Marcus Rogers, a professor of cybersecurity initiatives at Purdue University, said universities often don’t allocate large sums of money to information security until after an attack. He said information security is not a “high priority” at most universities because proper security funding is usually costly, leading to understaffed and understaffed security departments. -funded.
“It’s all about the money,” Rogers said. “It’s expensive to do it right, it’s expensive to hire the right people, it’s expensive to maintain your equipment, it’s expensive to update that hardware and at the end of the day it doesn’t pay off. no money in college.”
Rogers said universities are “vulnerable” to attacks because they store a wide range of data such as research projects and private information about students and staff members, such as social security numbers and personal information. about health.
“There is always a risk of identity theft for students, faculty and staff whose human resources and health information could be hacked at a university,” Rogers said. “We’ve seen cases of attacks where social security numbers, dates of birth, all that kind of personal health information has been hacked.”

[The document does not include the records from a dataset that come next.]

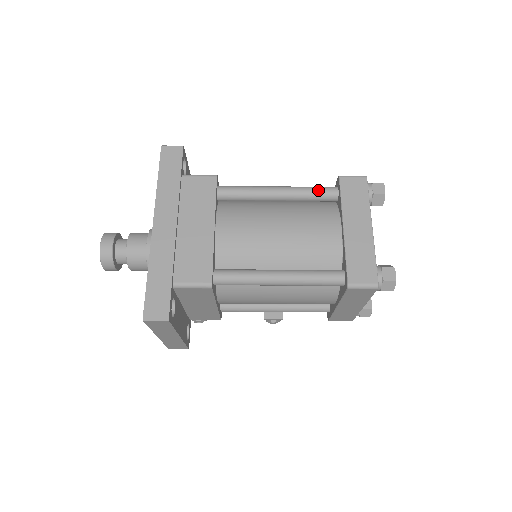
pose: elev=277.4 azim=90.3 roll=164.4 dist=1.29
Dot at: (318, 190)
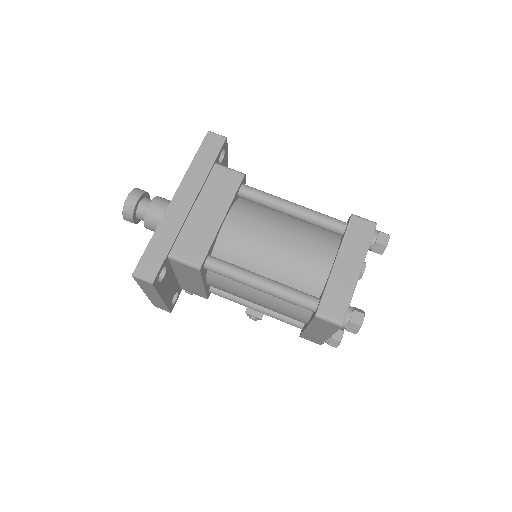
Dot at: (328, 220)
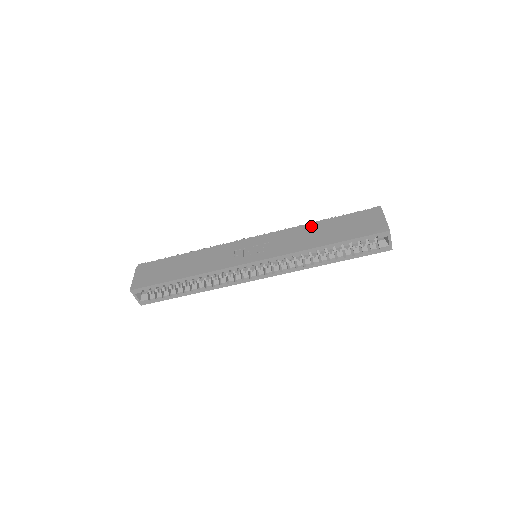
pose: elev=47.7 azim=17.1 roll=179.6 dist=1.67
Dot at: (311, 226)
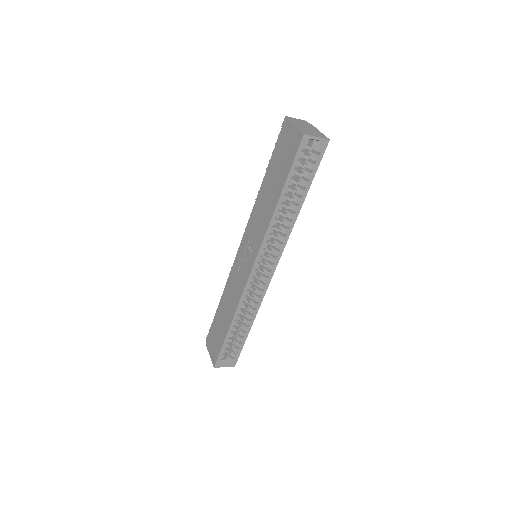
Dot at: (260, 194)
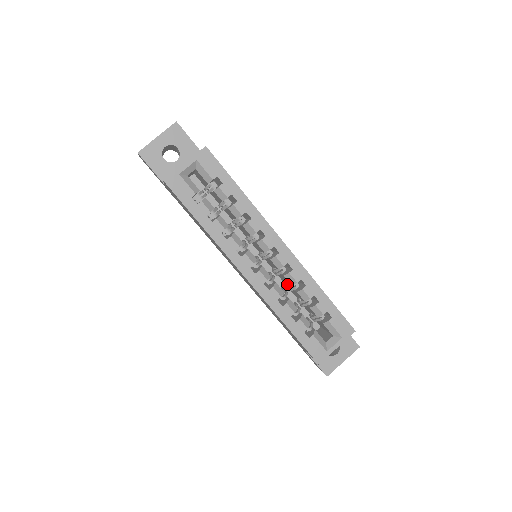
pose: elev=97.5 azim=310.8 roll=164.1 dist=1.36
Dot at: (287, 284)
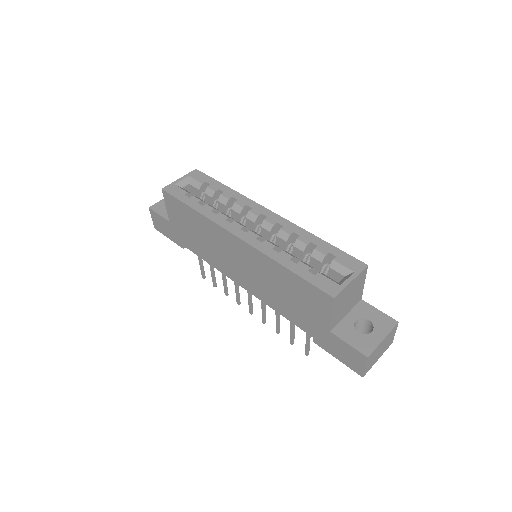
Dot at: occluded
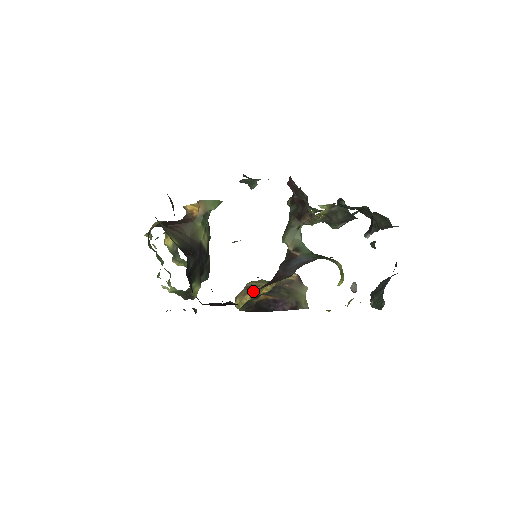
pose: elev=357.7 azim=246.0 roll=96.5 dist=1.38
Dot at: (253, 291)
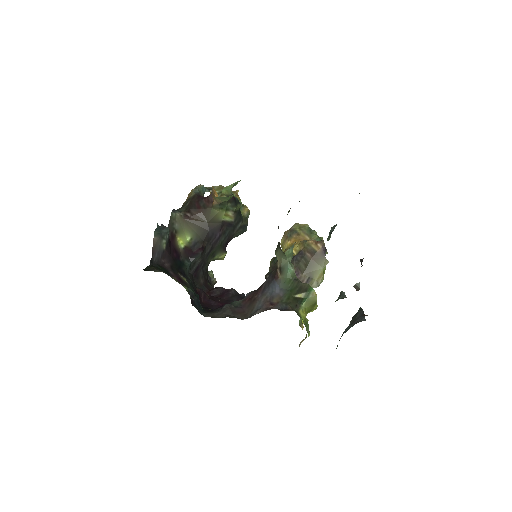
Dot at: (292, 239)
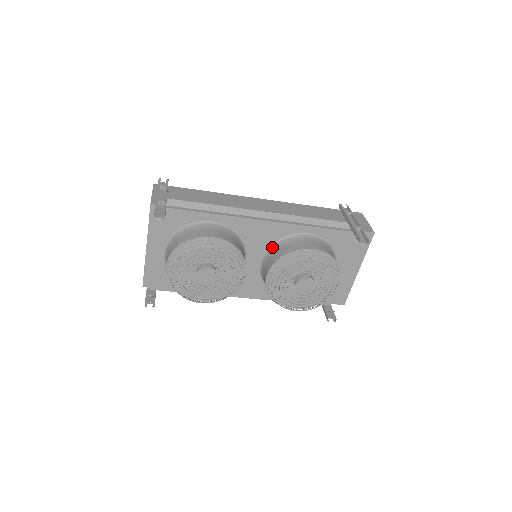
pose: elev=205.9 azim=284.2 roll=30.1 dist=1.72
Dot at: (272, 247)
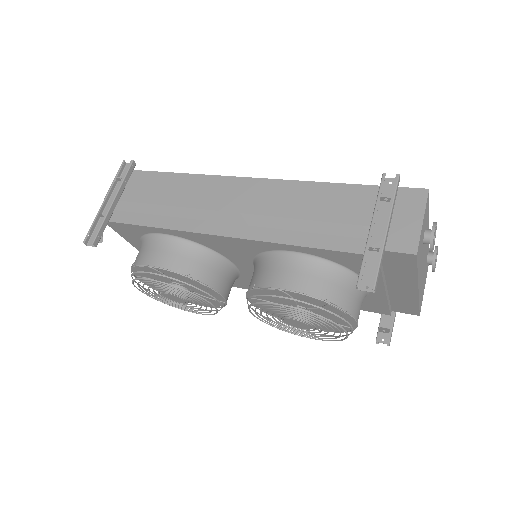
Dot at: (255, 260)
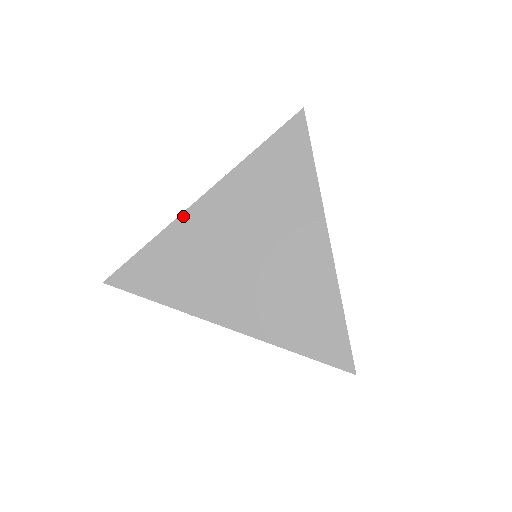
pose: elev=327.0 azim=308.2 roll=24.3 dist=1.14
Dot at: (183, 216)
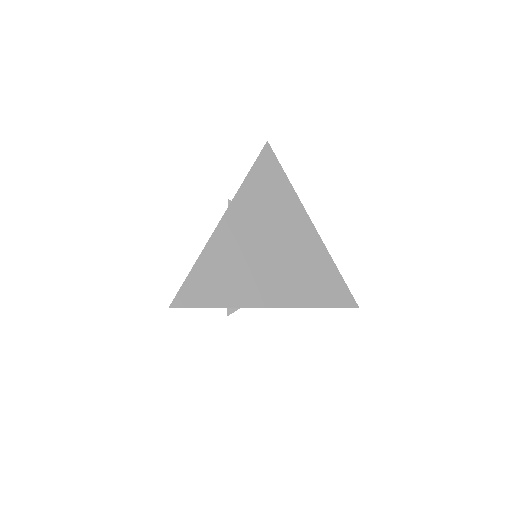
Dot at: (213, 237)
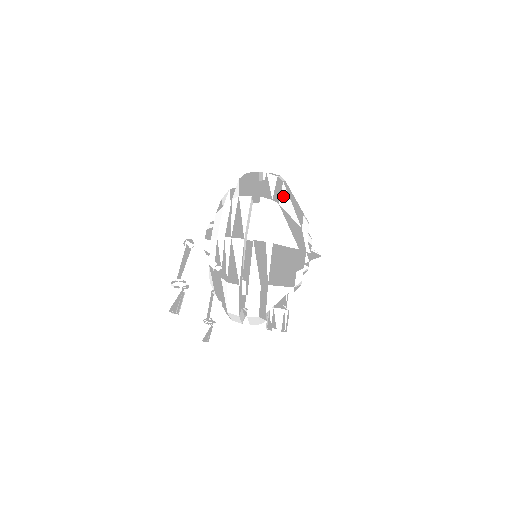
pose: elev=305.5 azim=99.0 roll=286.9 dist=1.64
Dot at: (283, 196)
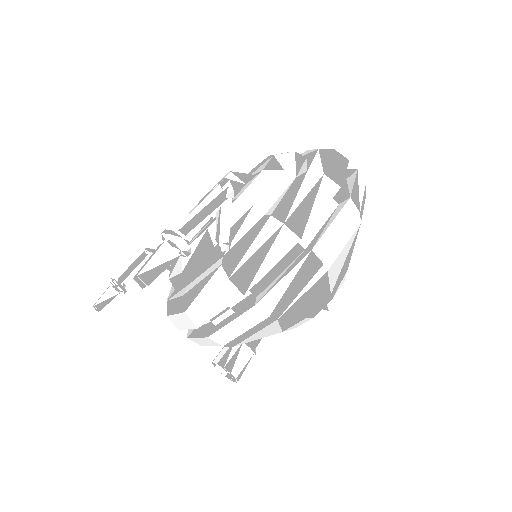
Dot at: occluded
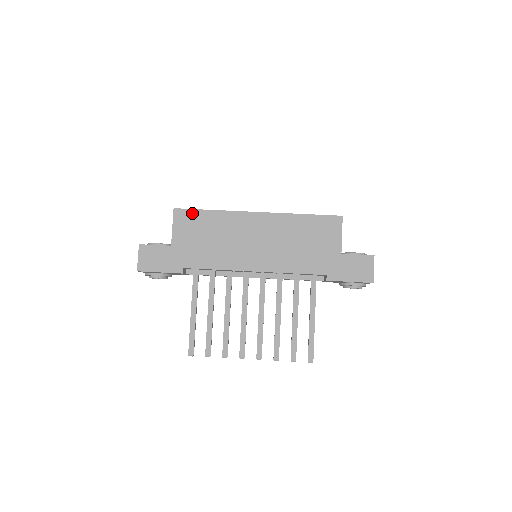
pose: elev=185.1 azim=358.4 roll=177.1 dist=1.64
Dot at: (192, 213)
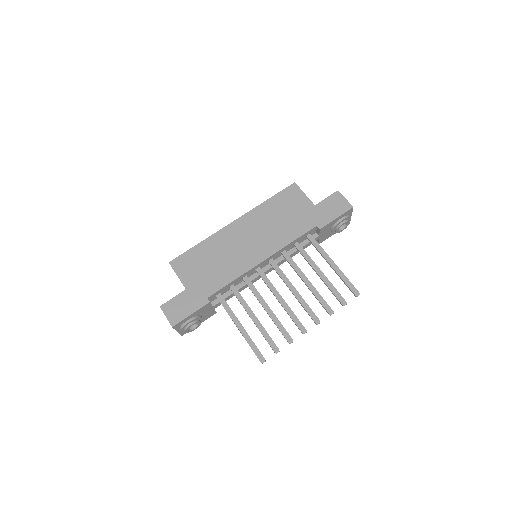
Dot at: (185, 256)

Rogers said GW’s fall data collection project that tracked students’ whereabouts on campus in the fall, which acting university president Mark Wrighton revealed to students earlier. this month, “absolutely” made GW a bigger target for cyberattacks. Rogers said personalized information collected, such as where students congregate on campus, is crucial for data collectors like marketers.
“That kind of information can be extremely important to certain types of foreign intelligence community or even mass marketers who want to be able to basically track some of the places you go,” Rogers said. “The more personalized data there is, the more an institution becomes a significant target.”
Ming Chow, a computer science professor at Tufts University, said individuals can protect themselves from cyberattacks with safeguards such as password managers – secure databases that store individuals’ passwords – and two-factor authentication. He said the attacks mainly occur against those with weak password protection.
“The advice is for everyone at all levels: president, student, staff, etc.,” he said in an email. “The fact is that too many systems and accounts are hacked because of a weak password being used.”
Engin Kirda, a computer science professor at Northeastern University, said modern defense systems would be most effective in protecting information systems at universities. Kirda said such systems are “expensive” and user training, which can teach students and professors not to click on suspicious links, is also crucial.
“There are modern defense systems that can be expensive, but would be important to protect information systems (for example, solutions that provide some kind of sandboxing capabilities and new endpoint defense agents)”, Kirda said in an email.
Anton Dahbura, executive director of Johns Hopkins University’s Information Security Institute, said universities should invest more time and effort in teaching cybersecurity, which can help inform students and staff on strategies they can use to combat attacks. He said universities should make cybersecurity a “top priority” if they haven’t already.
“Cybersecurity has become a discipline in recent years, and universities must adopt the discipline in order to reduce the number of vulnerabilities in its systems and keep hackers at bay,” Dahbura said in an email.
Faith Wardwell contributed reporting.